[Extracted data entries]
----

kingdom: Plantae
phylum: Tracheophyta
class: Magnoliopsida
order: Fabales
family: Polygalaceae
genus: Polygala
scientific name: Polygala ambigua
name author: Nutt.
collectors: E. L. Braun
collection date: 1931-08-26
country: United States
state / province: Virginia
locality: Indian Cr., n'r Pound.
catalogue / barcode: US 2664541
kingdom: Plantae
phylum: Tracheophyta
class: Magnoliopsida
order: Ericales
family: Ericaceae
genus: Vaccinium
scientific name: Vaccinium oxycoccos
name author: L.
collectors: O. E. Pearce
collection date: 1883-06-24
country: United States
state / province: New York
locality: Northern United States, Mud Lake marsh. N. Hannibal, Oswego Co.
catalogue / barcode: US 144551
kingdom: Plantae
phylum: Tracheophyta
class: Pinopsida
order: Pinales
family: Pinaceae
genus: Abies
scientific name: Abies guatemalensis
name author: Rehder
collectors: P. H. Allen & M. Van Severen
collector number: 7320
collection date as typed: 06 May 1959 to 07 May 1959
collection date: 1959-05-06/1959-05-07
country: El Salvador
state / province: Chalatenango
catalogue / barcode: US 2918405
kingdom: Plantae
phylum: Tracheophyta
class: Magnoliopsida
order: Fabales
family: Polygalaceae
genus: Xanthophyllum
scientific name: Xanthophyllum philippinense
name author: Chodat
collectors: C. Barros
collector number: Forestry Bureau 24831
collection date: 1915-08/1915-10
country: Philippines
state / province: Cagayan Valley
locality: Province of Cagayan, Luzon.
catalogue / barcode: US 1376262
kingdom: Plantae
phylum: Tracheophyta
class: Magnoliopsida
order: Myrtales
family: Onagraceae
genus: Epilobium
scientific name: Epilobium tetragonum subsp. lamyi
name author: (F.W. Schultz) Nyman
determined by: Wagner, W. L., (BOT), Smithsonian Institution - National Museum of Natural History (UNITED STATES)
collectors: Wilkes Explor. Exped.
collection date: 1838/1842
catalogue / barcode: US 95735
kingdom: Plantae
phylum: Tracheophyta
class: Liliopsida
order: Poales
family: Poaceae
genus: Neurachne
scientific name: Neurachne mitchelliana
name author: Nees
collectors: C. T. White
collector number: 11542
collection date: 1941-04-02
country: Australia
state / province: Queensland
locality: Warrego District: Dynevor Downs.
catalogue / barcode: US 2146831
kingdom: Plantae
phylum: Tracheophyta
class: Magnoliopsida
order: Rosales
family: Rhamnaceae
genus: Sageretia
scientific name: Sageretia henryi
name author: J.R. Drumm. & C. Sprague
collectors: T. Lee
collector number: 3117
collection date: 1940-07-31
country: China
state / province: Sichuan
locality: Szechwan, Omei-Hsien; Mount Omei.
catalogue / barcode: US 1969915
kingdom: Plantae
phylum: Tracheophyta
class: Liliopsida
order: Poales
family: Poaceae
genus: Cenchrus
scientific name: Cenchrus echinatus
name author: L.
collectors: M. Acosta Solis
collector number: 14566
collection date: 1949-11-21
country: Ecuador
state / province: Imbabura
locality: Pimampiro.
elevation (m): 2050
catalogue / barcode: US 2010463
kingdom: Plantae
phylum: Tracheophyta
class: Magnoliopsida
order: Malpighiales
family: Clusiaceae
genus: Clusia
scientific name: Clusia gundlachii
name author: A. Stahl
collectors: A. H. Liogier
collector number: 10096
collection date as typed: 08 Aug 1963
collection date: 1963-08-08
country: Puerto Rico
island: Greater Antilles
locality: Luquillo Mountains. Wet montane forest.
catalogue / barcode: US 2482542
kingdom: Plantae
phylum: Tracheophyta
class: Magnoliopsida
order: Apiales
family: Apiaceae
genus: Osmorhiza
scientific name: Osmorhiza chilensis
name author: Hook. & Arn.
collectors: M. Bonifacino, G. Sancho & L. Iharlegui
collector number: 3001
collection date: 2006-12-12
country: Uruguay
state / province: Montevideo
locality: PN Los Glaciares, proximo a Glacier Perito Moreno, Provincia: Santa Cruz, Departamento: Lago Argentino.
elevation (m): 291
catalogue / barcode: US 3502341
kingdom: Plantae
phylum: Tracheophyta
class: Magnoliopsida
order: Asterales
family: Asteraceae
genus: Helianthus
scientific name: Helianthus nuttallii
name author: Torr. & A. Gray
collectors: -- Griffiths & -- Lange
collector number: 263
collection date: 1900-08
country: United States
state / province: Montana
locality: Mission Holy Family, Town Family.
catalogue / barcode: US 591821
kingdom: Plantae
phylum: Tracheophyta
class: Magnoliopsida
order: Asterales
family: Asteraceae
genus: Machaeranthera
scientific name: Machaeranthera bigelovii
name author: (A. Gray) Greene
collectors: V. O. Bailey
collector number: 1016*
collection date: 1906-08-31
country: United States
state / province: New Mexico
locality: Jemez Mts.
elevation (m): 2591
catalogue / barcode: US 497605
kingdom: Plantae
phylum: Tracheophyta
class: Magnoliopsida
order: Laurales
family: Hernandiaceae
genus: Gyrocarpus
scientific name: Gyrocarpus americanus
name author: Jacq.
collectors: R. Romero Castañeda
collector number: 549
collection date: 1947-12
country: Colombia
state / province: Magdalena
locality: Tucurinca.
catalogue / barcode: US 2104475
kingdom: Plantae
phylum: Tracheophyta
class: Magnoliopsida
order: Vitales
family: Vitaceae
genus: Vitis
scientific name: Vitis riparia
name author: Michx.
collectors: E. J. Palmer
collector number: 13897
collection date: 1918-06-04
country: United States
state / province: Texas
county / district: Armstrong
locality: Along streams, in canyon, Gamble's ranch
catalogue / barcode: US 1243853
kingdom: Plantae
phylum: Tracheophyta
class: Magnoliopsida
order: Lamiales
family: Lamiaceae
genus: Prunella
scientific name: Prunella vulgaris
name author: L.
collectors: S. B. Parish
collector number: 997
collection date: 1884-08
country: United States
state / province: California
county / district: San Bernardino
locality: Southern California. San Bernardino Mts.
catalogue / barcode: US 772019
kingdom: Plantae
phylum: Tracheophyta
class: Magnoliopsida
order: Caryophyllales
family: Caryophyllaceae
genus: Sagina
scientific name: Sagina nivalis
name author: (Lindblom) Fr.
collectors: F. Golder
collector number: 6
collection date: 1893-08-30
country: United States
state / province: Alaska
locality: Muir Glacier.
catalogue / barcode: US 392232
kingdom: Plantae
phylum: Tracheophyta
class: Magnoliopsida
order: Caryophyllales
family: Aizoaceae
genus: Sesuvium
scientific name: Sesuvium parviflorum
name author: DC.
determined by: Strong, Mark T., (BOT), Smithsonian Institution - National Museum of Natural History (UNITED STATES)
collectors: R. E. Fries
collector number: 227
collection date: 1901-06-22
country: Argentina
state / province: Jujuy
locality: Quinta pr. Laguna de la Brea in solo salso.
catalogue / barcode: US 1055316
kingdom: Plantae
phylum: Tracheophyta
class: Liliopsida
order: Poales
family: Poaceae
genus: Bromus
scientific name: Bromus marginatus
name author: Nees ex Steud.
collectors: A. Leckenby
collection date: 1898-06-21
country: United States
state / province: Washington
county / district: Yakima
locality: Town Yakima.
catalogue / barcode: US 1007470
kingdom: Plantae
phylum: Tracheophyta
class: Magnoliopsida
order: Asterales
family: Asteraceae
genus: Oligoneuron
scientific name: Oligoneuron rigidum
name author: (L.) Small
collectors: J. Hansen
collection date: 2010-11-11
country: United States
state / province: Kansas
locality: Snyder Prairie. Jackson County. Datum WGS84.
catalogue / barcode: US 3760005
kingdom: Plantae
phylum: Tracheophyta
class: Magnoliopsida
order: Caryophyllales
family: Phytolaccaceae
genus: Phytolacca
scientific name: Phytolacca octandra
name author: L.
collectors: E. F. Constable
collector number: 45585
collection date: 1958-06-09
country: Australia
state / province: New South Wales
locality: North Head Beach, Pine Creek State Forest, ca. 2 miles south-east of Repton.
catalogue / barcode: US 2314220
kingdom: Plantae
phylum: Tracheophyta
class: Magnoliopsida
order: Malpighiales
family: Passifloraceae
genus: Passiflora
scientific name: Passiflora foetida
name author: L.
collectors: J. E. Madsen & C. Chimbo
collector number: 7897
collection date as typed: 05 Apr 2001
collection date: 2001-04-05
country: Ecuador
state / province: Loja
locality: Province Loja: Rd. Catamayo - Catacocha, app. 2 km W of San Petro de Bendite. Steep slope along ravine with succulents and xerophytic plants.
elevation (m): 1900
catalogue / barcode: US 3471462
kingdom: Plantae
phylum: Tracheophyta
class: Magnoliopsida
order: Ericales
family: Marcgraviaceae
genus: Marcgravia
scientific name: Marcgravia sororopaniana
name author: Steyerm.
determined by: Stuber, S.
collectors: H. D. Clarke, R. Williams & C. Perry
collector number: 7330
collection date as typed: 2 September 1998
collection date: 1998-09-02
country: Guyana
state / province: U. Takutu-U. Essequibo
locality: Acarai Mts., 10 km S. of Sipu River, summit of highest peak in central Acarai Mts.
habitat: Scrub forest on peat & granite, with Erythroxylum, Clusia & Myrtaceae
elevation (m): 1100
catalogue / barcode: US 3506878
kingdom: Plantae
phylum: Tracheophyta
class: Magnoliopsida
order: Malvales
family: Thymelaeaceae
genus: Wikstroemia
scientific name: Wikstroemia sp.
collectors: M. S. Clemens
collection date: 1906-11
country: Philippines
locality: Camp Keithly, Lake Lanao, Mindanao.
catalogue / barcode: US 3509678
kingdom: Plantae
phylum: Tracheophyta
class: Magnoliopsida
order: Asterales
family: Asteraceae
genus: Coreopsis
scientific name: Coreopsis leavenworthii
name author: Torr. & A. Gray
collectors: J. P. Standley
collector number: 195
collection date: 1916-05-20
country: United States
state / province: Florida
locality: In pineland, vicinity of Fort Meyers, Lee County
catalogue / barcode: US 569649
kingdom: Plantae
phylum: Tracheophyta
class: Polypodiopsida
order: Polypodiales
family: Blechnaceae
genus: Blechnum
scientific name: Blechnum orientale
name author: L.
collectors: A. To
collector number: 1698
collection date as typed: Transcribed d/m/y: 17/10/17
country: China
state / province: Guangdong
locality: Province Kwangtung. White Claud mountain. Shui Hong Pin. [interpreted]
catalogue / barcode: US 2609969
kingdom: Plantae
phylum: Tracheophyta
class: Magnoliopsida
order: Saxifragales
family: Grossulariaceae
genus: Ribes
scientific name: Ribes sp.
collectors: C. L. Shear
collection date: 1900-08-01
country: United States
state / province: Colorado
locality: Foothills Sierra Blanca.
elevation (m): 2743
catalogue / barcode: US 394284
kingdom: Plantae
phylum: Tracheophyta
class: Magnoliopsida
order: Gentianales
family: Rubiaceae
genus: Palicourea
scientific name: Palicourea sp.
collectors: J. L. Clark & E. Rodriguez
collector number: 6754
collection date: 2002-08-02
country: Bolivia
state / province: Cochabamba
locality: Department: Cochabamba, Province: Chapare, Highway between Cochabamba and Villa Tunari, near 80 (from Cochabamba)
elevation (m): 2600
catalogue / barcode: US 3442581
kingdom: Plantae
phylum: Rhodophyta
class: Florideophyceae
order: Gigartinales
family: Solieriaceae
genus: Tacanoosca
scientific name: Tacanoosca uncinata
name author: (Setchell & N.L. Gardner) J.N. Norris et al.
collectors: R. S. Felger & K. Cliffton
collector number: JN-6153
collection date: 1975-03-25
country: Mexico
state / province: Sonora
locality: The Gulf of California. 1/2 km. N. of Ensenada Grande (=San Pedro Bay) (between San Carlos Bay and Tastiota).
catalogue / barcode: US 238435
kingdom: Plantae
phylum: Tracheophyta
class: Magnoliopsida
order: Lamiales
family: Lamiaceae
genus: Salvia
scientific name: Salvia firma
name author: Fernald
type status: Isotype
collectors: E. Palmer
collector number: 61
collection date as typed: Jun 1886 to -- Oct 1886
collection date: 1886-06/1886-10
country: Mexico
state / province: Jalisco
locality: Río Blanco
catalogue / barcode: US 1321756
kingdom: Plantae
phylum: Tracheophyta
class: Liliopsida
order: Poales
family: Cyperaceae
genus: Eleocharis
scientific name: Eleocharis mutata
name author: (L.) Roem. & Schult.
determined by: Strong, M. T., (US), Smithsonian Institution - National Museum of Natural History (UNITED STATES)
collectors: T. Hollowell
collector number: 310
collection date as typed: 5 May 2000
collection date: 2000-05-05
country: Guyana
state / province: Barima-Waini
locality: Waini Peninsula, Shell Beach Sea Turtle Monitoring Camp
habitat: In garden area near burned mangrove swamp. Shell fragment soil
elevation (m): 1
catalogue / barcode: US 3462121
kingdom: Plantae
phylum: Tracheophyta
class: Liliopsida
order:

----

** STATED EXERCISE **
Can you recast the material starting at the line that contains "catalogue / barcode: US 2314220" and ending at the line that contains "collectors: J. E. Madsen & C. Chimbo" as a two-column CSV with the headers field and value? Give one row per line, put each entry in its own quoted field, and turn any line breaks into spaces.

** RESPONSE TO THIS TASK **
field,value
"catalogue / barcode:","US 2314220"
"kingdom:","Plantae"
"phylum:","Tracheophyta"
"class:","Magnoliopsida"
"order:","Malpighiales"
"family:","Passifloraceae"
"genus:","Passiflora"
"scientific name:","Passiflora foetida"
"name author:","L."
"collectors:","J. E. Madsen & C. Chimbo"